Indonesia's military has heralded such light sentences for torture and killing as "appropriate." Perhaps this is not surprising given a U.S. Defense Department official characterized the prosecution of the video torture case as "progress."

Last year, when resuming full military ties, then-U.S. Defense Secretary Robert Gates described how Indonesia's defense minister "publicly pledged to protect human rights and advance human rights accountability and committed to suspend from active duty military officials credibly accused of human rights abuses, remove from military service any member convicted of such abuses, and cooperate with the prosecution of any members of the military who have violated human rights."

The revelations in the military documents don't appear to have changed any thinking inside the Indonesian armed forces. Responding to recent articles about the documents, an Indonesian military spokesman told the Jakarta Post: "There is no such thing as a repressive or militant approach.

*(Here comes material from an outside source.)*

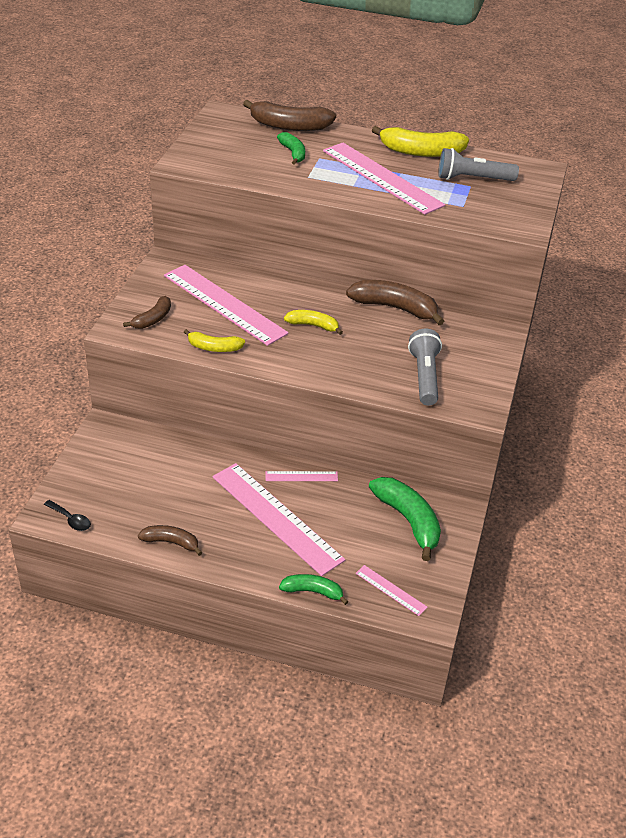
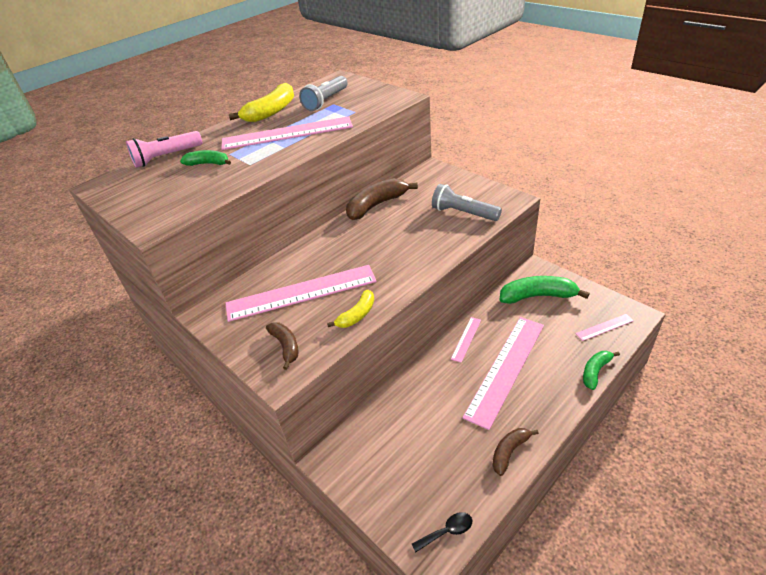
camera: 55 degrees left, 0 degrees up
(276, 518) = (506, 369): pink ruler -> pink ruler turned 45 degrees counterclockwise
(289, 126) = (166, 157): brown banana -> pink flashlight
(313, 325) = (368, 250): yellow banana -> none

What we do is always a welfare approach, where we help Papuans have better lives."

And the old pattern of military denials continues. Where individual cases garner international attention, the Indonesian military has understood that all it needs to do to continue receiving U.S. military funding is to slap soldiers on the wrist for "disobeying orders" rather than prosecute them for serious crimes. The U.S. has conveyed multiple messages of disappointment to the Indonesian government and military on individual cases such as the video torture trial. But U.S. unwillingness to impose significant consequences, such as suspending new military cooperation, tells the Indonesians and others that the U.S. doesn't insist on sticking to its standards.

The U.S. should call on the Indonesian government to fully disclose all military tribunal cases involving alleged abuses against civilians, including prosecutions for "disobeying orders," and provide transcripts to the public. Until the Indonesian government re-examines these cases, in line with the U.S. Leahy law, which prevents the U.S. from cooperating with abusive military units, the U.S. government should not participate in joint endeavors with military personnel or units working in Papua. The U.S. should also call on Indonesia's military to stop viewing peaceful political activists as threats to national security and stop spying on them.

Both the U.S. and Indonesia should recognize that people like Senator Leahy, who are named in the Papua military documents, were not seeking to challenge Indonesian sovereignty, but simply to defend the international standards for accountability that the Indonesian military is undermining.